After the Johnstown Flood of May 31, 1889 killed at least 2,209 people, tourists took picnic lunches to Johnstown so that they could sight-see the damage.
People who lived along the Allegheny River (including the people of Parnassus) didn’t have to make this trip, though. The Johnstown Flood came to them.
You see, the South Fork dam upstream from Johnstown failed. The deluge wiped out several communities including downtown Johnstown and its surrounding neighborhoods. The debris washed downstream on the Conemaugh River.
Now, if you look at a map, you will see that we residents of Parnassus actually live downstream from Johnstown. Here’s why:
1.) The Little Conemaugh and Stoneycreek Rivers merge in downtown Johnstown (at Johnstown’s own “Point”) to form the Conemaugh River.
2.) The Conemaugh flows into the Kiski at Saltsburg.
3.) The Kiski flows into the Allegheny.
4.)About ten miles later the Allegheny flows past Parnassus (the city of New Kensington wasn’t founded until 1891), then past numerous other river towns such as Verona.
5.) Eventually the Allegheny meets the Monongahela at Pittsburgh to form the Ohio.
Here’s a passage from Chapter IX of Pulitzer Prize-winning (and Pittsburgh native) David McCullough’s “The Johnstown Flood,” about the aftermath of the flood:
The Allegheny River, with its endless freight of wreckage, also continued to be an immense fascination. Children were brought from miles away to watch the tawny water slip past the shores, so that one day they might be able to say they had seen something of the Johnstown Flood. The most disreputable-looking souvenirs, an old shoe, the side of a packing box with the lettering on it still visible, were fished out, dripping and slimy, to be carried proudly home.
There were accounts of the most unexpected finds, including live animals. But the best of them was the story of a blonde baby found at Verona, a tiny river town about ten miles up the Allegheny from Pittsburgh. According to the Pittsburgh Press, the baby was found floating along in its cradle, having traveled almost eighty miles from Johnstown without suffering even a bruise. Also, oddly enough, the baby was found by a John Fletcher who happened to own and operate a combination wax museum, candy stand, and gift shop at Verona.
Fletcher announced his amazing discovery and the fact that the baby had a small birthmark near its neck.
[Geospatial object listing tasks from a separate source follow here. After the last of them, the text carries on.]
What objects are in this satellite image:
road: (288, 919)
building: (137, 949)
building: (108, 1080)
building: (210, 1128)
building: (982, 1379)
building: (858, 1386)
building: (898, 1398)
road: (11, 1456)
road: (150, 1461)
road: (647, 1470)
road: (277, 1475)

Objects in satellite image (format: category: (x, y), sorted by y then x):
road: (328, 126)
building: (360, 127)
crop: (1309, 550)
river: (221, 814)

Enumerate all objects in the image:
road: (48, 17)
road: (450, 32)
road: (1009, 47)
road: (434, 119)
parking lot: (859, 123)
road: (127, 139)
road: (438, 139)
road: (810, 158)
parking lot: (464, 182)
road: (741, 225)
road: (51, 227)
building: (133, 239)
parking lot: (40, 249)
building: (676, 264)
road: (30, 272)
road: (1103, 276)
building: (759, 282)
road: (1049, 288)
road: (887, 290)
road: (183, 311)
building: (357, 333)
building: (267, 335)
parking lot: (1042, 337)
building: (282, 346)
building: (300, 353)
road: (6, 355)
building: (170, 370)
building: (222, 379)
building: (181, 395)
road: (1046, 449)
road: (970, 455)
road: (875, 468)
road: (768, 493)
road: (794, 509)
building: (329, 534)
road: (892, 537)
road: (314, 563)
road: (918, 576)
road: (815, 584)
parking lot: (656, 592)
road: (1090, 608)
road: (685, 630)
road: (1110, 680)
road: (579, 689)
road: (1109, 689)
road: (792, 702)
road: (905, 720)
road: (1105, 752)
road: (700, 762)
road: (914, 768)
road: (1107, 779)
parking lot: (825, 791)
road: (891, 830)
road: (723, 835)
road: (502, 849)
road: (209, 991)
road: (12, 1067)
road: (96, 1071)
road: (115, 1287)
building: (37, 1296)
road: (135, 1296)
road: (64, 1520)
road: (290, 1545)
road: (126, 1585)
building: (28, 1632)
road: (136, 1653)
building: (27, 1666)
Then he hired a pretty nineteen-year-old, dressed her in a gleaming white nurse’s uniform, and put her and the baby in the front window of his establishment. Within a few days several thousand people had trooped by to look at the Johnstown baby and, it is to be assumed, to make a few small purchases from the smiling Mr. Fletcher. Then, apparently, quite unexpectedly, the baby was no longer available for viewing. The mother, according to Fletcher, had lived through the flood and, having heard the story back in Johnstown, rushed to Verona, identified the birthmark, and went home with her baby.
So if this story is true, in the aftermath of the Johnstown Flood somebody fished a live baby out of the Allegheny River at Verona. (Verona is downstream from Parnassus and upstream from Pittsburgh.)
So, voyeurs may have stood on the ruins of Fort Crawford in Parnassus or on the adjoining grounds of the Presbyterian Church as the debris of demolished towns and demolished lives discharged past them. Perhaps a looky-loo climbed down the river bank here to fish a souvenir out of the Allegheny. Perhaps bodies washed ashore here.
I worked in downtown Johnstown for several years. Buildings there include plaques showing 1889’s high water mark and the downtown park features makers honoring the victims from Johnstown’s three deadliest floods (in 1889, 1936, and 1977). I often drove under the stone bridge that trapped many of the 1889 flood’s victims.
How sobering that the ruins of Johnstown coursed down the Allegheny, past all of these river towns on the way to Pittsburgh, in 1889.